:: DIRECTIONS FOR THIS TASK ::
Every entry here should be copied exactly.

:: THE INPUT ::
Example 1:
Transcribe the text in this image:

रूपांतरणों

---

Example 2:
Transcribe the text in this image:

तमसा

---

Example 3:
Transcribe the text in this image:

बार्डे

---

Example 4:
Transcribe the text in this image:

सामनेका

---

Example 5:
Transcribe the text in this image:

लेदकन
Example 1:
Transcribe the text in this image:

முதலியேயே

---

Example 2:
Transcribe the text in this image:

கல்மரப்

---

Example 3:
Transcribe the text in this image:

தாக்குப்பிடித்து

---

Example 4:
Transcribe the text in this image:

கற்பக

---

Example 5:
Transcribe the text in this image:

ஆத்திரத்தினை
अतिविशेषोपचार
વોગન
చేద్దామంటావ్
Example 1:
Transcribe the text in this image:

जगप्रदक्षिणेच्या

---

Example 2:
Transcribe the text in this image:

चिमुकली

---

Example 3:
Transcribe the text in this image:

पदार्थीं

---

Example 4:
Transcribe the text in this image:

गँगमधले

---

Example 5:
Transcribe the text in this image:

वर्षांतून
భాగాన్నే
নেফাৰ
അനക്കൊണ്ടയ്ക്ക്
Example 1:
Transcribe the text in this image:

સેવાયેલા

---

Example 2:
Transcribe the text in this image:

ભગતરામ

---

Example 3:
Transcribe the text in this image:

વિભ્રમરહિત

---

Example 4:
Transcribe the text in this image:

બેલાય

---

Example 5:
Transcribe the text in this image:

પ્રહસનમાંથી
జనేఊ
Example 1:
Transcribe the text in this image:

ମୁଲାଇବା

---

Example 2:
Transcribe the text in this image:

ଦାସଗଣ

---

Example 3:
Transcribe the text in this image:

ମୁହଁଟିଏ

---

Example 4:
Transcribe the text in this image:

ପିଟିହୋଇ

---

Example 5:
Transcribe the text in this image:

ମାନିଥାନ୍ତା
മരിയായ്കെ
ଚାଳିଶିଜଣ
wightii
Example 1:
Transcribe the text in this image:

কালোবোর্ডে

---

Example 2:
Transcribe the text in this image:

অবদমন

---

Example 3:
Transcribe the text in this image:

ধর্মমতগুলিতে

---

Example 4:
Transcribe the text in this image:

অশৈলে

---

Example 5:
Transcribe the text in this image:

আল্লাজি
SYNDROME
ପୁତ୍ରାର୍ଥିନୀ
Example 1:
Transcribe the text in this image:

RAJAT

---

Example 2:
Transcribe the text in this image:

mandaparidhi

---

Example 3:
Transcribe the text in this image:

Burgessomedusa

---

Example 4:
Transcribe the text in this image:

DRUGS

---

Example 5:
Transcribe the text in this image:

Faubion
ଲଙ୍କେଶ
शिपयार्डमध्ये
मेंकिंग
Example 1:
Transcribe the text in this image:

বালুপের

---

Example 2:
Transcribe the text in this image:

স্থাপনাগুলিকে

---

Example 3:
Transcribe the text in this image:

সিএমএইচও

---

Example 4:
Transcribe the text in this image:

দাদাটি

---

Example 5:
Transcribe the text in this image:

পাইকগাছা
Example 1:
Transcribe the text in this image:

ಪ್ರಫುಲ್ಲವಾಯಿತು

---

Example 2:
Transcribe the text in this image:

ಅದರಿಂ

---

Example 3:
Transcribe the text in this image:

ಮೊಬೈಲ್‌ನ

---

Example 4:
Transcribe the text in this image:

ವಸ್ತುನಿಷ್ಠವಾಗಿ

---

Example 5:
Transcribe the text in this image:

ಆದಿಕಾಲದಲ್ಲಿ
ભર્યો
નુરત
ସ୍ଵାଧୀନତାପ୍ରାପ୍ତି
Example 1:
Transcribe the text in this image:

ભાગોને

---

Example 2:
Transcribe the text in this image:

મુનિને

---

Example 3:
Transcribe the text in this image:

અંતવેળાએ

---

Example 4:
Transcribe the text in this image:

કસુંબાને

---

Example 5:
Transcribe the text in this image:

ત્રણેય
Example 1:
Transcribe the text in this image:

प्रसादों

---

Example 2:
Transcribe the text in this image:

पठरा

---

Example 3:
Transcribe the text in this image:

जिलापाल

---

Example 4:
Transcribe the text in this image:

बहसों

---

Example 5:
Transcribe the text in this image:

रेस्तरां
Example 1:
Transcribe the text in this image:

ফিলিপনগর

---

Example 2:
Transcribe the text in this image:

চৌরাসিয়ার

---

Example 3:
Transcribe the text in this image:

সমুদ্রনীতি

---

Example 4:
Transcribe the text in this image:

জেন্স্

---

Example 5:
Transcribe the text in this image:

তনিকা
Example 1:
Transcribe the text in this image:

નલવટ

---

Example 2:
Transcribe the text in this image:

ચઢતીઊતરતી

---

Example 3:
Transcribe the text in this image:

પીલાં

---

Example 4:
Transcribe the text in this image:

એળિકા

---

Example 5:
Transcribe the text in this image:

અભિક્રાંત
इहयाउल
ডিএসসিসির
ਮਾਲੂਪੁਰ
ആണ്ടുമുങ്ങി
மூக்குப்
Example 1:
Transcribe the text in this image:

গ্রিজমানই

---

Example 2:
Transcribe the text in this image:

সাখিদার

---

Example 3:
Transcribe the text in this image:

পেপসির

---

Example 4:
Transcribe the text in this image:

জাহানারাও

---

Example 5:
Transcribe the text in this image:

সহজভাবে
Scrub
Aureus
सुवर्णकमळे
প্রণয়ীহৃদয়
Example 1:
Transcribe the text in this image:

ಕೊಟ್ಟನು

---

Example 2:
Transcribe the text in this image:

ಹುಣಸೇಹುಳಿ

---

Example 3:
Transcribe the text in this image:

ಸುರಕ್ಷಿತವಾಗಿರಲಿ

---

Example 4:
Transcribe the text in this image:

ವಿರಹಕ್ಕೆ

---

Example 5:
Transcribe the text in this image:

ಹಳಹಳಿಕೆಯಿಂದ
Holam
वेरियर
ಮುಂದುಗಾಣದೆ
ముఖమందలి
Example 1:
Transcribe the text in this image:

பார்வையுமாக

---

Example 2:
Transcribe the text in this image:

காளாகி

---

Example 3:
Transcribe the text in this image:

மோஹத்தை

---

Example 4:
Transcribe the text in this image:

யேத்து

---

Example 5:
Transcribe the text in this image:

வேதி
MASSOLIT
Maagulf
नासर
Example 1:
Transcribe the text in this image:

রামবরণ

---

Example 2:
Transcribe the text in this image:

:: EXPECTED OUTPUT ::
Example 1:
Transcribe the text in this image:

रूपांतरणों

---

Example 2:
Transcribe the text in this image:

तमसा

---

Example 3:
Transcribe the text in this image:

बार्डे

---

Example 4:
Transcribe the text in this image:

सामनेका

---

Example 5:
Transcribe the text in this image:

लेदकन
Example 1:
Transcribe the text in this image:

முதலியேயே

---

Example 2:
Transcribe the text in this image:

கல்மரப்

---

Example 3:
Transcribe the text in this image:

தாக்குப்பிடித்து

---

Example 4:
Transcribe the text in this image:

கற்பக

---

Example 5:
Transcribe the text in this image:

ஆத்திரத்தினை
अतिविशेषोपचार
વોગન
చేద్దామంటావ్
Example 1:
Transcribe the text in this image:

जगप्रदक्षिणेच्या

---

Example 2:
Transcribe the text in this image:

चिमुकली

---

Example 3:
Transcribe the text in this image:

पदार्थीं

---

Example 4:
Transcribe the text in this image:

गँगमधले

---

Example 5:
Transcribe the text in this image:

वर्षांतून
భాగాన్నే
নেফাৰ
അനക്കൊണ്ടയ്ക്ക്
Example 1:
Transcribe the text in this image:

સેવાયેલા

---

Example 2:
Transcribe the text in this image:

ભગતરામ

---

Example 3:
Transcribe the text in this image:

વિભ્રમરહિત

---

Example 4:
Transcribe the text in this image:

બેલાય

---

Example 5:
Transcribe the text in this image:

પ્રહસનમાંથી
జనేఊ
Example 1:
Transcribe the text in this image:

ମୁଲାଇବା

---

Example 2:
Transcribe the text in this image:

ଦାସଗଣ

---

Example 3:
Transcribe the text in this image:

ମୁହଁଟିଏ

---

Example 4:
Transcribe the text in this image:

ପିଟିହୋଇ

---

Example 5:
Transcribe the text in this image:

ମାନିଥାନ୍ତା
മരിയായ്കെ
ଚାଳିଶିଜଣ
wightii
Example 1:
Transcribe the text in this image:

কালোবোর্ডে

---

Example 2:
Transcribe the text in this image:

অবদমন

---

Example 3:
Transcribe the text in this image:

ধর্মমতগুলিতে

---

Example 4:
Transcribe the text in this image:

অশৈলে

---

Example 5:
Transcribe the text in this image:

আল্লাজি
SYNDROME
ପୁତ୍ରାର୍ଥିନୀ
Example 1:
Transcribe the text in this image:

RAJAT

---

Example 2:
Transcribe the text in this image:

mandaparidhi

---

Example 3:
Transcribe the text in this image:

Burgessomedusa

---

Example 4:
Transcribe the text in this image:

DRUGS

---

Example 5:
Transcribe the text in this image:

Faubion
ଲଙ୍କେଶ
शिपयार्डमध्ये
मेंकिंग
Example 1:
Transcribe the text in this image:

বালুপের

---

Example 2:
Transcribe the text in this image:

স্থাপনাগুলিকে

---

Example 3:
Transcribe the text in this image:

সিএমএইচও

---

Example 4:
Transcribe the text in this image:

দাদাটি

---

Example 5:
Transcribe the text in this image:

পাইকগাছা
Example 1:
Transcribe the text in this image:

ಪ್ರಫುಲ್ಲವಾಯಿತು

---

Example 2:
Transcribe the text in this image:

ಅದರಿಂ

---

Example 3:
Transcribe the text in this image:

ಮೊಬೈಲ್‌ನ

---

Example 4:
Transcribe the text in this image:

ವಸ್ತುನಿಷ್ಠವಾಗಿ

---

Example 5:
Transcribe the text in this image:

ಆದಿಕಾಲದಲ್ಲಿ
ભર્યો
નુરત
ସ୍ଵାଧୀନତାପ୍ରାପ୍ତି
Example 1:
Transcribe the text in this image:

ભાગોને

---

Example 2:
Transcribe the text in this image:

મુનિને

---

Example 3:
Transcribe the text in this image:

અંતવેળાએ

---

Example 4:
Transcribe the text in this image:

કસુંબાને

---

Example 5:
Transcribe the text in this image:

ત્રણેય
Example 1:
Transcribe the text in this image:

प्रसादों

---

Example 2:
Transcribe the text in this image:

पठरा

---

Example 3:
Transcribe the text in this image:

जिलापाल

---

Example 4:
Transcribe the text in this image:

बहसों

---

Example 5:
Transcribe the text in this image:

रेस्तरां
Example 1:
Transcribe the text in this image:

ফিলিপনগর

---

Example 2:
Transcribe the text in this image:

চৌরাসিয়ার

---

Example 3:
Transcribe the text in this image:

সমুদ্রনীতি

---

Example 4:
Transcribe the text in this image:

জেন্স্

---

Example 5:
Transcribe the text in this image:

তনিকা
Example 1:
Transcribe the text in this image:

નલવટ

---

Example 2:
Transcribe the text in this image:

ચઢતીઊતરતી

---

Example 3:
Transcribe the text in this image:

પીલાં

---

Example 4:
Transcribe the text in this image:

એળિકા

---

Example 5:
Transcribe the text in this image:

અભિક્રાંત
इहयाउल
ডিএসসিসির
ਮਾਲੂਪੁਰ
ആണ്ടുമുങ്ങി
மூக்குப்
Example 1:
Transcribe the text in this image:

গ্রিজমানই

---

Example 2:
Transcribe the text in this image:

সাখিদার

---

Example 3:
Transcribe the text in this image:

পেপসির

---

Example 4:
Transcribe the text in this image:

জাহানারাও

---

Example 5:
Transcribe the text in this image:

সহজভাবে
Scrub
Aureus
सुवर्णकमळे
প্রণয়ীহৃদয়
Example 1:
Transcribe the text in this image:

ಕೊಟ್ಟನು

---

Example 2:
Transcribe the text in this image:

ಹುಣಸೇಹುಳಿ

---

Example 3:
Transcribe the text in this image:

ಸುರಕ್ಷಿತವಾಗಿರಲಿ

---

Example 4:
Transcribe the text in this image:

ವಿರಹಕ್ಕೆ

---

Example 5:
Transcribe the text in this image:

ಹಳಹಳಿಕೆಯಿಂದ
Holam
वेरियर
ಮುಂದುಗಾಣದೆ
ముఖమందలి
Example 1:
Transcribe the text in this image:

பார்வையுமாக

---

Example 2:
Transcribe the text in this image:

காளாகி

---

Example 3:
Transcribe the text in this image:

மோஹத்தை

---

Example 4:
Transcribe the text in this image:

யேத்து

---

Example 5:
Transcribe the text in this image:

வேதி
MASSOLIT
Maagulf
नासर
Example 1:
Transcribe the text in this image:

রামবরণ

---

Example 2:
Transcribe the text in this image:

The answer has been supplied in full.